Imagine that if the outermost shell is not grounded and R4 is very close to R3, then almost all the charge should be distributed on the outer surface of shell B, because the capacitance of R3-R4 is much larger than that of R2-R1.

Perhaps, but is all that borne out by equations?

 

[Charles Link]

Perhaps, but how about some equations?

Hopefully the OP returns and shows us what he came up with.

 

[haruspex]

Hopefully the OP returns and shows us what he came up with.

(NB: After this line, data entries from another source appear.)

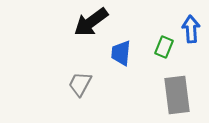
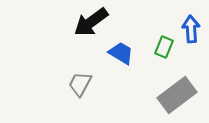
blue trapezoid: rotated 116 degrees clockwise
gray rectangle: rotated 60 degrees clockwise
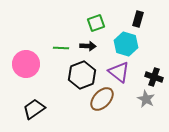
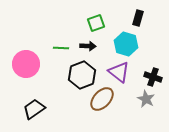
black rectangle: moved 1 px up
black cross: moved 1 px left
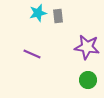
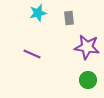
gray rectangle: moved 11 px right, 2 px down
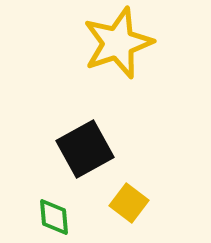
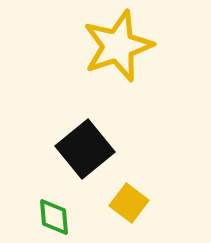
yellow star: moved 3 px down
black square: rotated 10 degrees counterclockwise
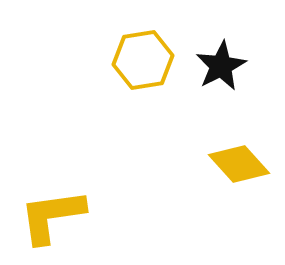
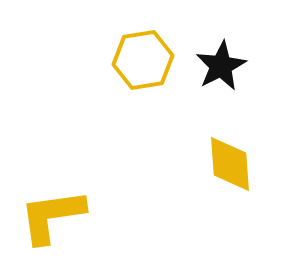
yellow diamond: moved 9 px left; rotated 38 degrees clockwise
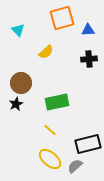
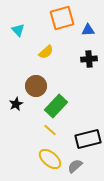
brown circle: moved 15 px right, 3 px down
green rectangle: moved 1 px left, 4 px down; rotated 35 degrees counterclockwise
black rectangle: moved 5 px up
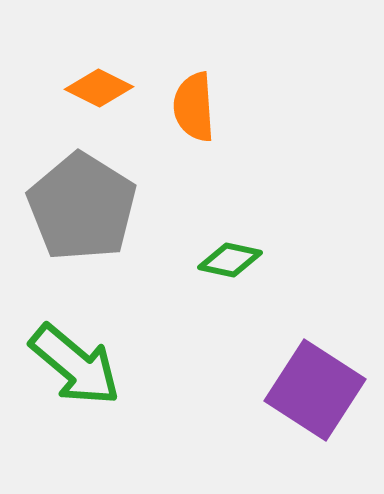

Thanks for the hint that I was not replying to the OP. Post edited.

 

[rude man]

I would start with $V_C$ and work my way towards $V_A$, integrarung E fields along the way, yielding $q_A$.

 

[alan123hk]

Perhaps, but is all that borne out by equations?

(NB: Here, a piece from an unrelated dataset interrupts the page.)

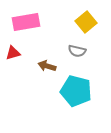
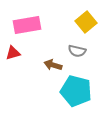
pink rectangle: moved 1 px right, 3 px down
brown arrow: moved 6 px right, 1 px up
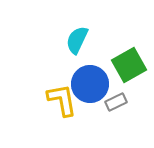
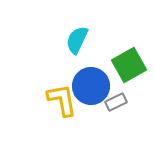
blue circle: moved 1 px right, 2 px down
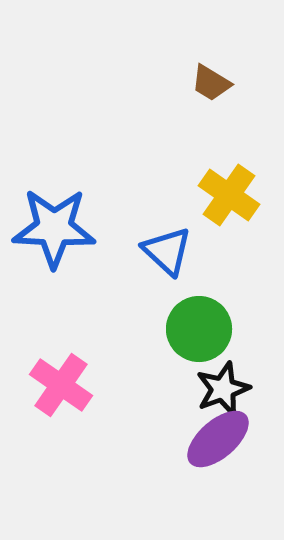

I think from an engineering perspective, the easiest way to solve this problem is to use the concept of capacitance.

By applying Gauss's law to a charged conductive sphere, the capacitance between the spheres can be obtained effortlessly.

http://hyperphysics.phy-astr.gsu.edu/hbase/electric/capsph.html

Assuming that the outermost shell C is grounded, since the sphere A is also grounded, the entire structure can be regarded as two capacitors C_cb and C_ba connected in parallel.

C_cb also represents the capacitance between outermost shell C and shell B
C_ba also represents the capacitance between shell B and sphere A

Thus the equations are : -

V_b C_cb = Q_{b(outer surface)}
V_b C_ba = Q_{b(inner surface)}
Q_b = Q_{b(outer surface)} + Q_{b(inner surface)}

C_cb, C_ba and Q_b are known
V_b, Q_{b(outer surface)} and Q_{b(inner surface)} are unknown

For the case where the outermost shell C is not grounded, we can solve the problem in a similar manner.

 

[rude man]

V_b C_cb = Q_{b(outer surface)}

I think $(V_B - V_C)C_{cb} = Q_{b~ outer~ surface}$

 

[alan123hk]

I think $(V_B - V_C)C_{cb} = Q_{b~ outer~ surface}$

Yes, the general form should be (V_b−V_c)C_cb=Q_{b(outer surface)}

Questions in the original post
a) The induced charges on the surfaces of the sphere A and the shells B and C.
b) The new charge of the sphere A after the shell C becomes grounded.

I just assume V_c=0 to fulfill the condition of question b), also Q_a should be equal to -Q_{b(inner surface)}.

By applying the general form (V_b−V_c)C_cb=Q_{b(outer surface)}, we can solve a similar system of equations for any voltage of V_c.